*** Opening of THE DATA ***

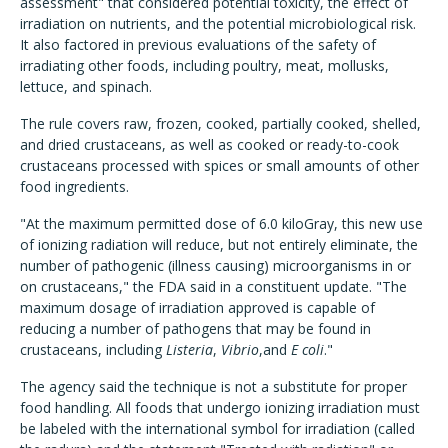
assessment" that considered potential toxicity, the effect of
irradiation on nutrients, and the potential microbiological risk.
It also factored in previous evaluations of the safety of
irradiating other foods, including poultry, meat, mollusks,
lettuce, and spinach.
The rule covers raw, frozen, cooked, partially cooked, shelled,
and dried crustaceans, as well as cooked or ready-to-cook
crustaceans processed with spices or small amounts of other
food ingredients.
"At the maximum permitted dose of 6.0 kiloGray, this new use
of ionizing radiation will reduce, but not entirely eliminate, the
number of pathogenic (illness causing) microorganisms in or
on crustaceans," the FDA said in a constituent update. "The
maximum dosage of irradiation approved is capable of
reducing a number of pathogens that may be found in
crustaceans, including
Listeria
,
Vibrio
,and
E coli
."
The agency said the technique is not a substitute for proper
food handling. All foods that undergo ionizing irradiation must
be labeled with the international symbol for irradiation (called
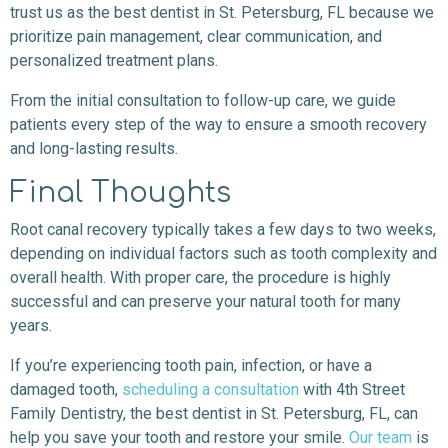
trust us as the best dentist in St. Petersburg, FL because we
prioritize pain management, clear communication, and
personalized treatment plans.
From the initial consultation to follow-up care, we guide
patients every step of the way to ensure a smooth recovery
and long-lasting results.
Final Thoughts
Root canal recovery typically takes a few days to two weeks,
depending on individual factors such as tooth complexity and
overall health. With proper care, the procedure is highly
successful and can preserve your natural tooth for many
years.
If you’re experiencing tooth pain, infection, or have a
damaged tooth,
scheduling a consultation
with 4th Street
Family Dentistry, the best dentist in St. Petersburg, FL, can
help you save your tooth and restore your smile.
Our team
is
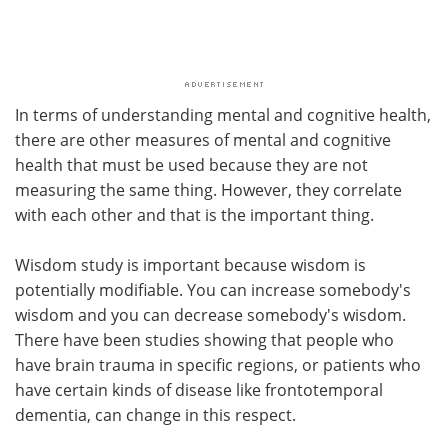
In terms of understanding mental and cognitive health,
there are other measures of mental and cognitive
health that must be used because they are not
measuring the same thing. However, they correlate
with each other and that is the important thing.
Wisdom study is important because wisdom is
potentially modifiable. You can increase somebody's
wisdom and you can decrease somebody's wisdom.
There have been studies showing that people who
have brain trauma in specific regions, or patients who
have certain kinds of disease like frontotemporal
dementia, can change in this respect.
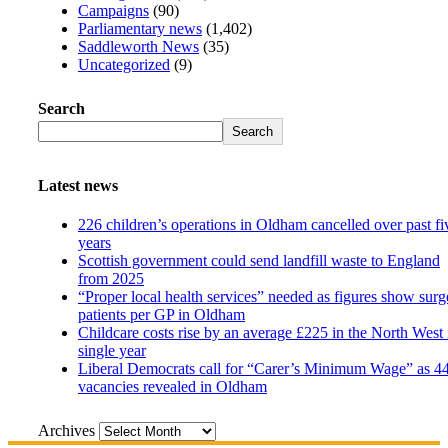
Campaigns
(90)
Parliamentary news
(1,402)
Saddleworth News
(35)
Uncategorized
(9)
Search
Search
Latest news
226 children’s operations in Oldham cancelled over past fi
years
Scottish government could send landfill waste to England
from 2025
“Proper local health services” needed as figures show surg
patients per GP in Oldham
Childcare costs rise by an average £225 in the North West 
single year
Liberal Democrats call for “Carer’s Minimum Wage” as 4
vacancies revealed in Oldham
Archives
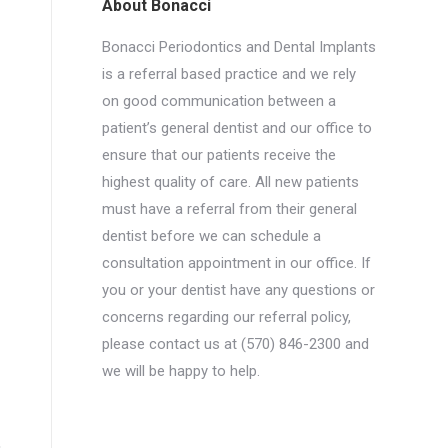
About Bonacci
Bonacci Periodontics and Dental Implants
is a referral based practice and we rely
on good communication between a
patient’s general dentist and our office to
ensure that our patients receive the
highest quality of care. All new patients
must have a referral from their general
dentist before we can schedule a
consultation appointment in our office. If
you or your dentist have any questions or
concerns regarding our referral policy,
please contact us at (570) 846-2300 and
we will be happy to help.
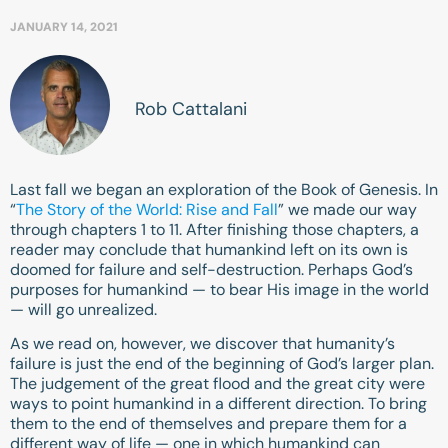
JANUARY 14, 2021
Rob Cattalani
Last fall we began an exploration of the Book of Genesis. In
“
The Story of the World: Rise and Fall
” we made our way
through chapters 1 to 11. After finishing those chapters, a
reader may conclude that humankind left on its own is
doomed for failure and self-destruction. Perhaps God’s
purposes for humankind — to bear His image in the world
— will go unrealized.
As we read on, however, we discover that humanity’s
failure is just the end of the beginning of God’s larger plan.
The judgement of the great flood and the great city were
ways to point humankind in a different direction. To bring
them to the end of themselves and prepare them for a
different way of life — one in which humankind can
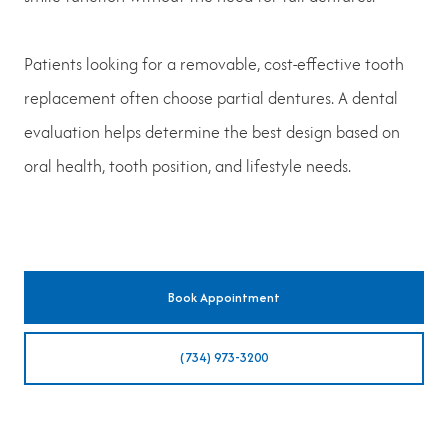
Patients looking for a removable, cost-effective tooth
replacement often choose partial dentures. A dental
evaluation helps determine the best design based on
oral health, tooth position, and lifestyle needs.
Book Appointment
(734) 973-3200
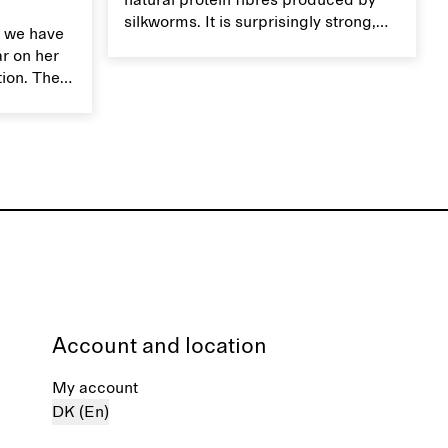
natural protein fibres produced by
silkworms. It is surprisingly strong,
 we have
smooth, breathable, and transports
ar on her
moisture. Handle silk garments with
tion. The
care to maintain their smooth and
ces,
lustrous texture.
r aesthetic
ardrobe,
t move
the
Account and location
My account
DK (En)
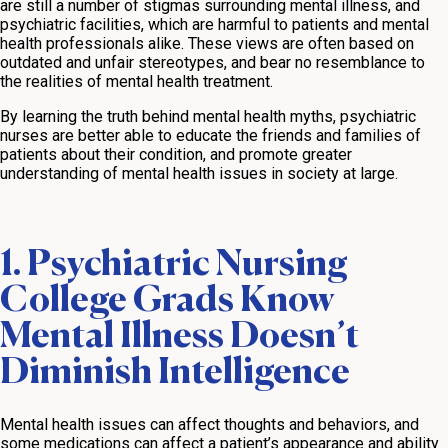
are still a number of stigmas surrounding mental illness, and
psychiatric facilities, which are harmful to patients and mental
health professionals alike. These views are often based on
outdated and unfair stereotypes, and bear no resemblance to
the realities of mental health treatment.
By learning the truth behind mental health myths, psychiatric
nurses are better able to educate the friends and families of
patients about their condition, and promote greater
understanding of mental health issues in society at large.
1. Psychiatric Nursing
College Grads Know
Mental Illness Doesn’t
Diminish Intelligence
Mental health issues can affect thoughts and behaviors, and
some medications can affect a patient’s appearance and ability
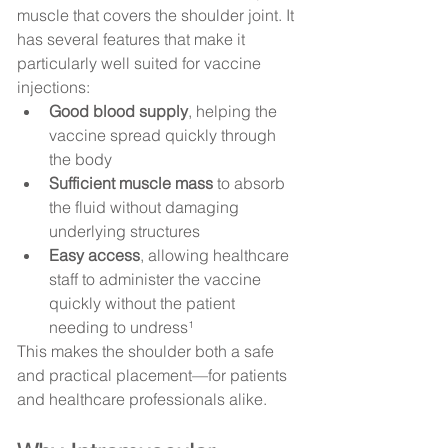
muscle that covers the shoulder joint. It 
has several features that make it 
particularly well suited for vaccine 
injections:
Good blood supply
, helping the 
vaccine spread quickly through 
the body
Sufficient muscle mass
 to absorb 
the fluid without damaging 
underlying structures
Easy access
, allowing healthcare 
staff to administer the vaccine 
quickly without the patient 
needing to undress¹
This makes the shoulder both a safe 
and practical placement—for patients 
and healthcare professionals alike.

*** Close of THE DATA ***
*** Opening of THE DATA ***

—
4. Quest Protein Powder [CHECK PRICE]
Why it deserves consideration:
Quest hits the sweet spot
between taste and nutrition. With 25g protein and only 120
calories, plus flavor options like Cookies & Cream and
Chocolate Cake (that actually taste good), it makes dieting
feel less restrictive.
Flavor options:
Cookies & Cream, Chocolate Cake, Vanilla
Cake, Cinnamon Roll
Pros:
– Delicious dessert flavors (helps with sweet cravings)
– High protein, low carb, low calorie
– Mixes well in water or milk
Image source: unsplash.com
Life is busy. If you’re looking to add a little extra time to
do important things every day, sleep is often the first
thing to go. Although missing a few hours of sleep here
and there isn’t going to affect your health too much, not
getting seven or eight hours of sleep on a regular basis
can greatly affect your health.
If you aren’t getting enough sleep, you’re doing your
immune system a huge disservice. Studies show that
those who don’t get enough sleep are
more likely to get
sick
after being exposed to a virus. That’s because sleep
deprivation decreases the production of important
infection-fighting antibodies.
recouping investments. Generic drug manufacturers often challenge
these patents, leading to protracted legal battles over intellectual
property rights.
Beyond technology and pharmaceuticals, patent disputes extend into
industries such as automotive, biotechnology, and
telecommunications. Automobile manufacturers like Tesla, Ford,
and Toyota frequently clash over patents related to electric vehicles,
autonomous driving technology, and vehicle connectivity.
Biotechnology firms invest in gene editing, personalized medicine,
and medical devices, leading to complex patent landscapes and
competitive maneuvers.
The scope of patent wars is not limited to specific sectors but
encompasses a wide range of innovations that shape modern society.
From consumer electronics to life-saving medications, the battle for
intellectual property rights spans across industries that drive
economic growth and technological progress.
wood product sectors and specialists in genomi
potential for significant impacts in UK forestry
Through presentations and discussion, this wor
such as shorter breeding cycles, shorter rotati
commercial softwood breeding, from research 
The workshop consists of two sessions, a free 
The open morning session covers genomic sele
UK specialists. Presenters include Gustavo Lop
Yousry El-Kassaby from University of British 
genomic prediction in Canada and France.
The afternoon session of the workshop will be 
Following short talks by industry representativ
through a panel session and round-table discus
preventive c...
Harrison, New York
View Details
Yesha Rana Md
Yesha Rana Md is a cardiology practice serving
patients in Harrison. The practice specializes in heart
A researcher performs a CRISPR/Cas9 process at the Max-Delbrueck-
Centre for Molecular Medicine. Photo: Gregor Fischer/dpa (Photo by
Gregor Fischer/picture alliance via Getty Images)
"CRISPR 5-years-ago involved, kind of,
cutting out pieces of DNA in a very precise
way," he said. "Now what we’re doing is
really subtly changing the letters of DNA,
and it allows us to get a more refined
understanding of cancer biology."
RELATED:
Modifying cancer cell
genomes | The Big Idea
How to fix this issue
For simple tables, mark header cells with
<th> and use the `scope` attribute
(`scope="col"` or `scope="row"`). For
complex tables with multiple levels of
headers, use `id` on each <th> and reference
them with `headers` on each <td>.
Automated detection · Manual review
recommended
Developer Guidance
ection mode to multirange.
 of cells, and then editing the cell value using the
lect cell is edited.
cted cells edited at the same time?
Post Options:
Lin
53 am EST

*** Close of THE DATA ***

### ACTION ITEM:
Your answer is the exact run of lines above from the one with "patient’s general dentist and our office to" through the one with "different way of", both ends included, minus any picture.

### THE COMPLETED TASK:
patient’s general dentist and our office to
ensure that our patients receive the
highest quality of care. All new patients
must have a referral from their general
dentist before we can schedule a
consultation appointment in our office. If
you or your dentist have any questions or
concerns regarding our referral policy,
please contact us at (570) 846-2300 and
we will be happy to help.
JANUARY 14, 2021
Rob Cattalani
Last fall we began an exploration of the Book of Genesis. In
“
The Story of the World: Rise and Fall
” we made our way
through chapters 1 to 11. After finishing those chapters, a
reader may conclude that humankind left on its own is
doomed for failure and self-destruction. Perhaps God’s
purposes for humankind — to bear His image in the world
— will go unrealized.
As we read on, however, we discover that humanity’s
failure is just the end of the beginning of God’s larger plan.
The judgement of the great flood and the great city were
ways to point humankind in a different direction. To bring
them to the end of themselves and prepare them for a
different way of life — one in which humankind can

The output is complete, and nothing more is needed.